Start of Study text

# AMAZON CUSTOMER REVIEW

## 1.0 BUSINESS UNDERSTANDING

In the online market of today, customer reviews are an essential part of purchasing decisions. Amazon, being a giant online store, collects millions of product reviews that indicate customer satisfaction, product quality, and overall user experience. It is not efficient, however, to process such vast data manually as it is time-consuming.

Sentiment analysis enables companies to analyze customers' feedback automatically, extract meaningful information, and make knowledgeable decisions to improve products, enhance customer experience, and refine marketing strategies.









## 1.1 PROBLEM STATEMENT

Amazon gets millions of reviews, and it's not possible to read and analyze them manually. We need an automated system for sentiment analysis to categorize the reviews as positive, negative, or neutral and also to gain insightful information too.

End of Study text
Start of Provided information

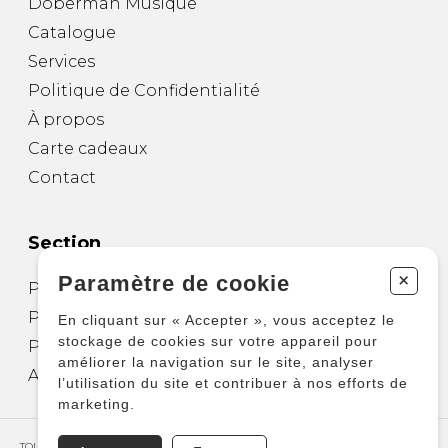
Doberman Musique
Catalogue
Services
Politique de Confidentialité
À propos
Carte cadeaux
Contact
Section
+
Paramètre de cookie
Partitions pour guitare
Partitions pour autres instruments
En cliquant sur « Accepter », vous acceptez le
stockage de cookies sur votre appareil pour
Partitions pour ensembles
améliorer la navigation sur le site, analyser
Autres produits
l’utilisation du site et contribuer à nos efforts de
marketing.
TOUS DROITS RÉSERVÉS © COPYRIGHT 2026 – PRODUCTIONS D'OZ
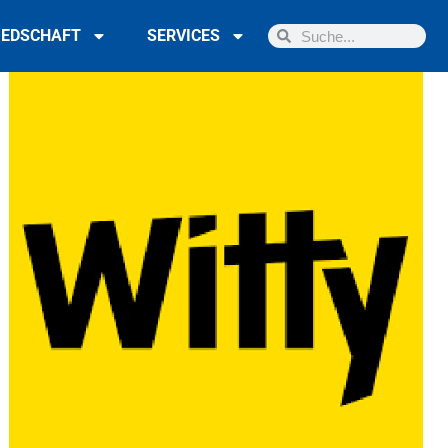
IEDSCHAFT
SERVICES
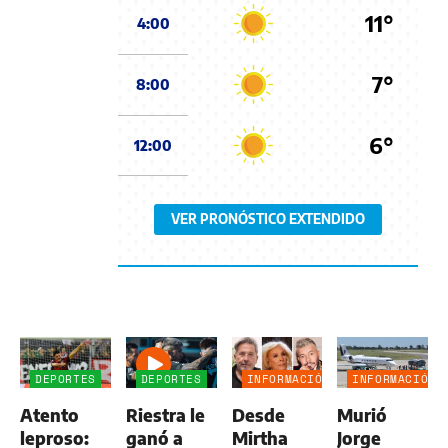
11°
4:00
7°
8:00
6°
12:00
VER PRONÓSTICO EXTENDIDO
DEPORTES
DEPORTES
INFORMACIÓN
INFORMACIÓN
GENERAL
GENERAL
Atento
Riestra le
Desde
Murió
leproso:
ganó a
Mirtha
Jorge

End of Provided information

**Problem to solve:**
Reproduce the Amazon review text from "# AMAZON CUSTOMER" to "refine marketing strategies.". Rely only on the Amazon review text and not on the material.

**Exercise solution:**
# AMAZON CUSTOMER REVIEW

## 1.0 BUSINESS UNDERSTANDING

In the online market of today, customer reviews are an essential part of purchasing decisions. Amazon, being a giant online store, collects millions of product reviews that indicate customer satisfaction, product quality, and overall user experience. It is not efficient, however, to process such vast data manually as it is time-consuming.

Sentiment analysis enables companies to analyze customers' feedback automatically, extract meaningful information, and make knowledgeable decisions to improve products, enhance customer experience, and refine marketing strategies.